После обеда я занималась со своей фудао (репетитором). Это самая красивая из всех знакомых мне китаянок, изящная, умная, весёлая, способная, артистичная. Её профессия — преподаватель китайского как иностранного, в этом году она как раз выпускается из университета; однажды она провела у нашей группы пробное занятие и всех очаровала. Мы, наверно, давно могли бы здорово подружиться, но тот факт, что я плачу ей деньги за занятия, создаёт определённую дистанцию, пусть даже эти занятия больше напоминают дружескую беседу. Сегодня эта девушка, Сюэ Хао, предложила сделаться просто друзьями и не платить ей больше за уроки, и мы обменялись e-mail’ами на будущее.
После Сюэ Хао, вернувшись в общежитие, в холле я обнаружила Суйон. Я привела её к себе в комнату, и за чашкой отвратительного китайского кофе мы обсудили наш июньский маршрут — решили сначала покорить вершины Тай Шань, а затем отправиться осматривать Далянь. После поболтали по душам по-китайски, а затем я пошла в район А, где провела пару часов со своей хусюэ (так называют здесь студентов, занимающихся взаимным обучением языкам; у меня подобных партнёров довольно много). Я добросовестно учила эту девочку азам русского языка (она начинала с нулевого уровня), гораздо меньше времени мы уделили китайскому языку (что странно — обычно это я тяну одеяло на себя и не даю своим хусюэ сказать слово по-русски). Когда мы расстались, Суйон со своей китаянкой продолжала заниматься, поэтому я одна отправилась в закусочную “Али-баба” на Сы Тао Дзе. После того, как я прождала несколько минут в надежде получить свободный столик, официант, увидев, что я одна, усадил меня за столик к трём китаянкам. Одна из них робко проговорила что-то на довольно изуродованном русском. Кажется, она перевела мне что-то из меню, в чём я, честно говоря, не нуждалась: мы с Суйон — завсегдатаи “Али-бабы”. По своему обыкновению, я заказала мала тхан (очень острый вегетарианский суп, содержащий морскую капусту, несколько видов лапши, доуфу и какие-то неведомые русскому человеку китайские овощи, а так же китайскую острую приправу мала — отсюда и пошло название блюда; съедобна только гуща, бульон же не пьют), а также свиные шашлыки и кальмар. Подсев к китаянкам, я поначалу забеспокоилась, что мне не очень-то рады, но, как оказалось, зря — мы мгновенно разговорились на английском, русском и особенно китайском языке. Позже пришла сверхобщительная Суйон, и беседа стала вполне оживлённой. Та из китаянок, что изучает русский, по дороге домой сунула мне в руку бумажку с номером её телефона. Она очень смущалась говорить на русском языке, который она учит уже четыре года, но который я не понимаю из-за дикого акцента.

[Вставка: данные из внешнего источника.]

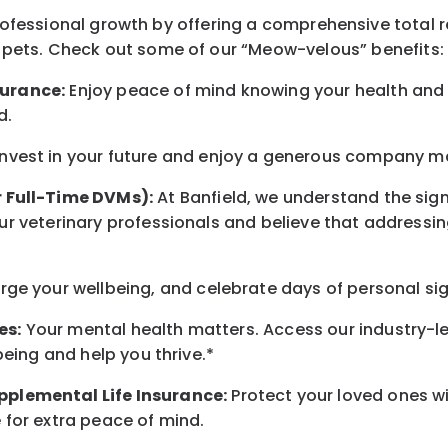
professional growth by offering a comprehensive
total 
 pets.
Check out s
ome of o
ur
“
M
eow-velous”
benefits:
surance:
Enjoy peace of mind knowing your health and w
d
.
nvest in your future
and enjoy
a generous company matc
r Full-Time DVMs):
At Banfield, we understand the sign
r veterinary professionals and believe that addressing
arge
your wellbeing
, and celebrate days of personal si
es:
Your mental health matters. Access our industry-l
being
and help you thrive.*
pplemental Life Insurance:
Protect your loved ones 
for extra peace of mind.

Вчера, мучаясь бессонницей, вызванной полуденным сном, я размышляла о том, каковы же китайцы как нация. Как это часто бывает, когда задаёшь вопрос и действительно хочешь получить на него ответ, ответ пришёл незамедлительно. Китайцы добры, доброжелательны и дружелюбны. И, хоть я порой побаиваюсь завести настоящий разговор с кем-либо из них, не желая стать обузой, вызвать недовольство и раздражение, и разум, и интуиция подсказывают, что этого не стоит опасаться. Только не в Китае. Китай мне открыт, Китай ко мне добр. И если я здесь чувствую себя чем-то неудовлетворённой, проблема во мне.

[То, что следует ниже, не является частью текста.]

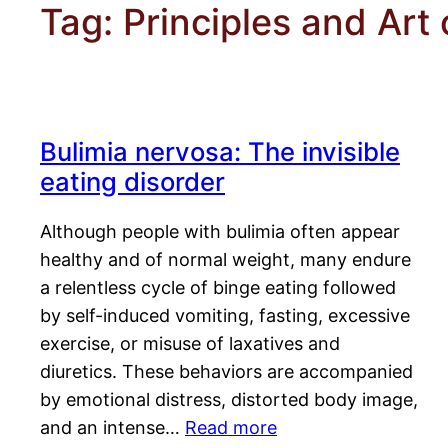
Tag:
Principles and Art 
Bulimia nervosa: The invisible
eating disorder
Although people with bulimia often appear
healthy and of normal weight, many endure
a relentless cycle of binge eating followed
by self-induced vomiting, fasting, excessive
exercise, or misuse of laxatives and
diuretics. These behaviors are accompanied
by emotional distress, distorted body image,
and an intense…
Read more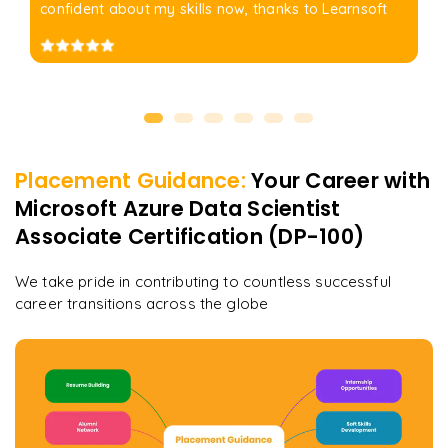
confident about my skills now, thanks to Learnsoft
Placement Guidance:
Your Career with
Microsoft Azure Data Scientist
Associate Certification (DP-100)
We take pride in contributing to countless successful
career transitions across the globe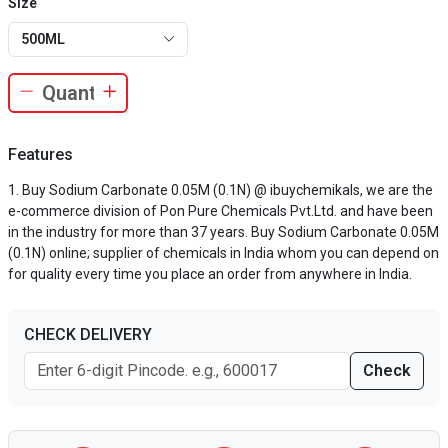
Size
500ML
Features
Buy Sodium Carbonate 0.05M (0.1N) @ ibuychemikals, we are the
e-commerce division of Pon Pure Chemicals Pvt.Ltd. and have been
in the industry for more than 37 years. Buy Sodium Carbonate 0.05M
(0.1N) online; supplier of chemicals in India whom you can depend on
for quality every time you place an order from anywhere in India.
CHECK DELIVERY
Check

Сейчас 3:40 утра, я стою у открытого окна и смотрю на чудесный рассвет. Серо-голубые хлопья облаков, которыми затянута большая часть неба, разрываются где-то ближе к горизонту, и из-под этих хлопьев проглядывает чистое пастельно-розовое небо, кое-где желтоватое, нежное, точно такое же, как в России, только тяжёлый харбинский воздух и светящиеся иероглифы на здании напротив напоминают о том, что это не Россия. Небо становится всё светлее и светлее, облака из серых превращаются в перламутровые, на розовой части неба проглядывают алые полосы зари. Из-под облаков виднеется верхняя часть Башни Дракона, только купол с обелиском, основание башни скрыто облаками. За зданиями общежитий и других университетских построек там, вдали, скрытый туманами, виднеется искусственно посаженный лес-парк — довольно жалкое зрелище для русского человека, но сейчас, за пеленой туманов, он не лишён романтики и некоторой прелести. Посреди леса-парка вырисовывается небольшой дворец-башня — розовый при дневном свете, но сейчас, за туманами, представляющий собой лишь мутный силуэт. Я наблюдаю, как оранжево — алое солнце вылезает из-под крыш университетского здания. Забавное зрелище, солнце оказалось заслонено прицепленными к крыше здания иероглифами, и поэтому я сейчас наблюдаю солнце с полоской иероглифов посередине. Вот уж настоящая китайская диковинка.
Рассвело. Утро — всегда в чём-то оптимистичное время суток, и если по ночам меня всегда терзают сомнения по поводу всего на свете, в том числе и всей этой затеи с Китаем, то утром во мне всё успокаивается.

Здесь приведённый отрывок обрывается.